» **Exercise**
Retype every line of the entries below, keeping each character, space, and line break identical to the original.

Collected data entries
********

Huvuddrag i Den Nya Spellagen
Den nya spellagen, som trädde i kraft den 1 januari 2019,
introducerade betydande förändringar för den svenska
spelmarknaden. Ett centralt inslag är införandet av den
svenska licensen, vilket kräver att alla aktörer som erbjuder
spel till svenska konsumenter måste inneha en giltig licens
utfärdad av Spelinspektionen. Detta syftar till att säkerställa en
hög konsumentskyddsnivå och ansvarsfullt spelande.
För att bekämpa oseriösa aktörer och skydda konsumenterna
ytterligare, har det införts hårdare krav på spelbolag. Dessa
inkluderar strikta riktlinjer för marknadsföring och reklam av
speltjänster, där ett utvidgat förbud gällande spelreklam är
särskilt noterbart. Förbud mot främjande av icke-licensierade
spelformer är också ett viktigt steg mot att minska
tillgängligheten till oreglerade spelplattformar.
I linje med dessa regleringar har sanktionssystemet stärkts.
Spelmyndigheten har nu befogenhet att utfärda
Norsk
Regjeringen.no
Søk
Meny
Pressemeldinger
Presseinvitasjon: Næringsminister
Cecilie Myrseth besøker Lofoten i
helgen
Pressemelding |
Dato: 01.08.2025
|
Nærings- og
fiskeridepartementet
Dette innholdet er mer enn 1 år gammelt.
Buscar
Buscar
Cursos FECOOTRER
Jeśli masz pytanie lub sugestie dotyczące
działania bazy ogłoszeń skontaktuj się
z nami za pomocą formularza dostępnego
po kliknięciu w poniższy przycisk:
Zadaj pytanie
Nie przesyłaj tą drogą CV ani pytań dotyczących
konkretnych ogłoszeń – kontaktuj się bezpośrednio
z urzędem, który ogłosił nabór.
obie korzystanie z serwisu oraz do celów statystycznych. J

********

» **Answer box**
Huvuddrag i Den Nya Spellagen
Den nya spellagen, som trädde i kraft den 1 januari 2019,
introducerade betydande förändringar för den svenska
spelmarknaden. Ett centralt inslag är införandet av den
svenska licensen, vilket kräver att alla aktörer som erbjuder
spel till svenska konsumenter måste inneha en giltig licens
utfärdad av Spelinspektionen. Detta syftar till att säkerställa en
hög konsumentskyddsnivå och ansvarsfullt spelande.
För att bekämpa oseriösa aktörer och skydda konsumenterna
ytterligare, har det införts hårdare krav på spelbolag. Dessa
inkluderar strikta riktlinjer för marknadsföring och reklam av
speltjänster, där ett utvidgat förbud gällande spelreklam är
särskilt noterbart. Förbud mot främjande av icke-licensierade
spelformer är också ett viktigt steg mot att minska
tillgängligheten till oreglerade spelplattformar.
I linje med dessa regleringar har sanktionssystemet stärkts.
Spelmyndigheten har nu befogenhet att utfärda
Norsk
Regjeringen.no
Søk
Meny
Pressemeldinger
Presseinvitasjon: Næringsminister
Cecilie Myrseth besøker Lofoten i
helgen
Pressemelding |
Dato: 01.08.2025
|
Nærings- og
fiskeridepartementet
Dette innholdet er mer enn 1 år gammelt.
Buscar
Buscar
Cursos FECOOTRER
Jeśli masz pytanie lub sugestie dotyczące
działania bazy ogłoszeń skontaktuj się
z nami za pomocą formularza dostępnego
po kliknięciu w poniższy przycisk:
Zadaj pytanie
Nie przesyłaj tą drogą CV ani pytań dotyczących
konkretnych ogłoszeń – kontaktuj się bezpośrednio
z urzędem, który ogłosił nabór.
obie korzystanie z serwisu oraz do celów statystycznych. J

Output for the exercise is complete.